Otten stieg das Blut in die Schläfen. Was sollte das? Hatte er dieser Frau einen Anlaß gegeben? Wodurch? Durch sein saloppes Erscheinen etwa? Dadurch vielleicht, daß er die Aufmerksamkeit von ihr abgezogen hatte? Oder spielte sie die geistreiche Frau, die sich daran ergötzt, Männer schwach werden zu sehen, um unverwundet von dannen zu kommen? »Dazu diese zarten Schultern. Dieses viel verschweigende, nervöse Gesicht. Wahrhaftig, dieser infame Gegensatz ärgert mich am meisten.«
»Joseph,« sagte der Hausherr und trat mit gefülltem Glase zu ihm, »ich habe eine unverschämte Bitte.«
»Er tut's nicht,« rief Terbroich. »Die Wette ist gewonnen. Er singt nie, wo er eingeladen ist.«
Joseph Otten schüttelte den Ärger ab. Sich in die Ecke stellen zu lassen von der kleinen, mokanten Person? Das wäre das erste Mal. Singen oder zechen jetzt! Wohl denn: Singen!

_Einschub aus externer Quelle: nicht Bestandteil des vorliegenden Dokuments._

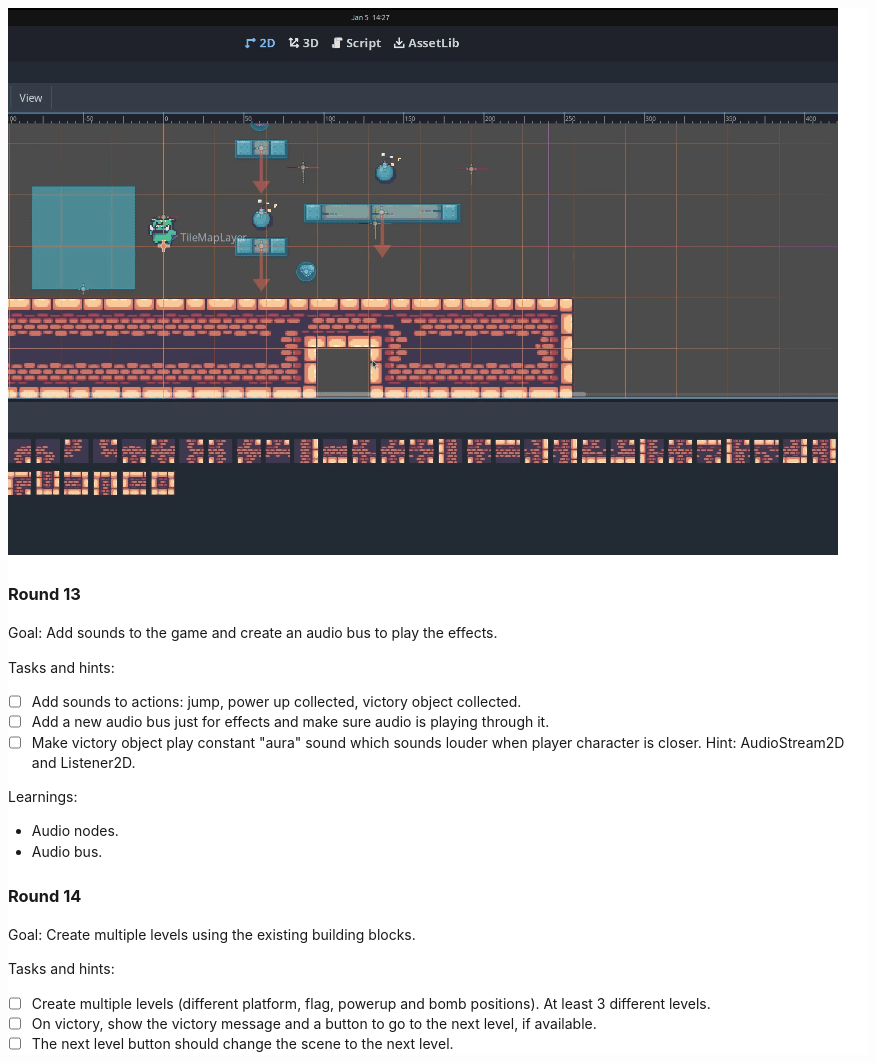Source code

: ![Round 12 screenshot](./sample_images/round_12_tilemaps.gif)

### Round 13

Goal: Add sounds to the game and create an audio bus to play the effects.

Tasks and hints:
- [ ] Add sounds to actions: jump, power up collected, victory object collected.
- [ ] Add a new audio bus just for effects and make sure audio is playing through it.
- [ ] Make victory object play constant "aura" sound which sounds louder when player character is closer. Hint: AudioStream2D and Listener2D.

Learnings:
- Audio nodes.
- Audio bus.

### Round 14

Goal: Create multiple levels using the existing building blocks.

Tasks and hints:
- [ ] Create multiple levels (different platform, flag, powerup and bomb positions). At least 3 different levels.
- [ ] On victory, show the victory message and a button to go to the next level, if available.
- [ ] The next level button should change the scene to the next level.
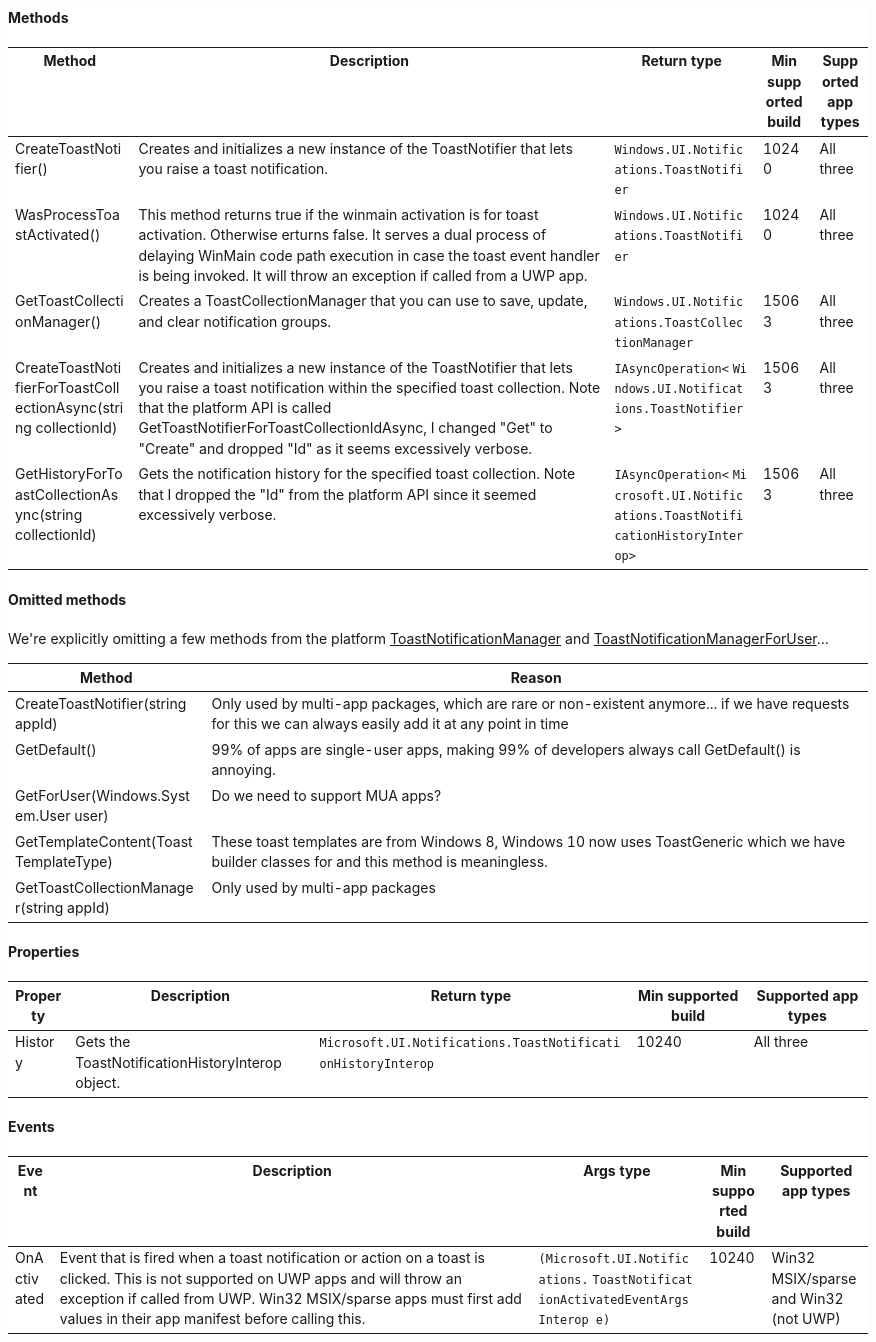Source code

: #### Methods

Method | Description | Return type | Min supported build | Supported app types
--|--|--|--|--
CreateToastNotifier() | Creates and initializes a new instance of the ToastNotifier that lets you raise a toast notification. | `Windows.UI.Notifications.ToastNotifier` | 10240 | All three
WasProcessToastActivated() | This method returns true if the winmain activation is for toast activation. Otherwise erturns false. It serves a dual process of delaying WinMain code path execution in case the toast event handler is being invoked. It will throw an exception if called from a UWP app. | `Windows.UI.Notifications.ToastNotifier` | 10240 | All three
GetToastCollectionManager() | Creates a ToastCollectionManager that you can use to save, update, and clear notification groups. | `Windows.UI.Notifications.ToastCollectionManager` | 15063 | All three
CreateToastNotifierForToastCollectionAsync(string collectionId) | Creates and initializes a new instance of the ToastNotifier that lets you raise a toast notification within the specified toast collection. Note that the platform API is called GetToastNotifierForToastCollectionIdAsync, I changed "Get" to "Create" and dropped "Id" as it seems excessively verbose. | `IAsyncOperation<` `Windows.UI.Notifications.ToastNotifier>` | 15063 | All three
GetHistoryForToastCollectionAsync(string collectionId) | Gets the notification history for the specified toast collection. Note that I dropped the "Id" from the platform API since it seemed excessively verbose. | `IAsyncOperation<` `Microsoft.UI.Notifications.ToastNotificationHistoryInterop>` | 15063 | All three


#### Omitted methods

We're explicitly omitting a few methods from the platform [ToastNotificationManager](https://docs.microsoft.com/en-us/uwp/api/Windows.UI.Notifications.ToastNotificationManager?view=winrt-19041#properties) and [ToastNotificationManagerForUser](https://docs.microsoft.com/en-us/uwp/api/windows.ui.notifications.toastnotificationmanagerforuser?view=winrt-19041#properties)... 

Method | Reason
--|--
CreateToastNotifier(string appId) | Only used by multi-app packages, which are rare or non-existent anymore... if we have requests for this we can always easily add it at any point in time
GetDefault() | 99% of apps are single-user apps, making 99% of developers always call GetDefault() is annoying.
GetForUser(Windows.System.User user) | Do we need to support MUA apps?
GetTemplateContent(ToastTemplateType) | These toast templates are from Windows 8, Windows 10 now uses ToastGeneric which we have builder classes for and this method is meaningless.
GetToastCollectionManager(string appId) | Only used by multi-app packages


#### Properties

Property | Description | Return type | Min supported build | Supported app types
--|--|--|--|--
History | Gets the ToastNotificationHistoryInterop object. | `Microsoft.UI.Notifications.ToastNotificationHistoryInterop` | 10240 | All three


#### Events

Event | Description | Args type | Min supported build | Supported app types
--|--|--|--|--
OnActivated | Event that is fired when a toast notification or action on a toast is clicked. This is not supported on UWP apps and will throw an exception if called from UWP. Win32 MSIX/sparse apps must first add values in their app manifest before calling this. | `(Microsoft.UI.Notifications.` `ToastNotificationActivatedEventArgsInterop e)` | 10240 | Win32 MSIX/sparse and Win32 (not UWP)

Ohne Antwort zu geben, ohne sich umzublicken, schritt er durch den Salon in den leeren Musiksaal. Er schlug den Bechstein auf. Seine Hände griffen in die Tasten. Totenstill wurde es. Joseph Otten sang.
»Nach Frankreich zogen zwei Grenadier' ...«
Er sang sie nicht die Grenadiere, er lebte sie. Er ließ die Klagen des Müden von dem ungebrochenen Aufbegehren des alten Feldsoldaten verschlingen. Er ließ aus zerlumpten Kleidern heraus den Mann erstehen, der nur die Tat sucht.
»Was schiert mich Weib, was schiert mich Kind!«
Wie ein Hohnlachen fuhr es über die Hörer in Frack und Seidenrobe. – –
Er hatte geendet. Der Deckel klappte zu. Und langsam wandte sich Otten, öffnete, die Benommenheit der Hörer nutzend, die Tür zum Korridor und trat hinaus, um sich Hut und Mantel reichen zu lassen.
Neben ihm stand die Frau des Hauses.
»Sie kommen wieder.« Das klang wie ein Befehl.
»Gute Nacht, gnädige Frau. Sie haben zu viel Geist für einen Aventurier meines Schlages.«
»Reden Sie nicht.«
»Und – zu zarte Schultern.«
»Das gebe ich zu.« Und ihr Lachen klingelte ihm in den Ohren. »Gute Nacht.«
Er stieg die Treppe hinab, reichte dem Diener ein Trinkgeld und wanderte durch die nachtdunklen Straßen.
»Ich bin in Köln,« sprach er vor sich hin.
Er lachte hart auf.
Mit gefurchter Stirn schritt er weiter.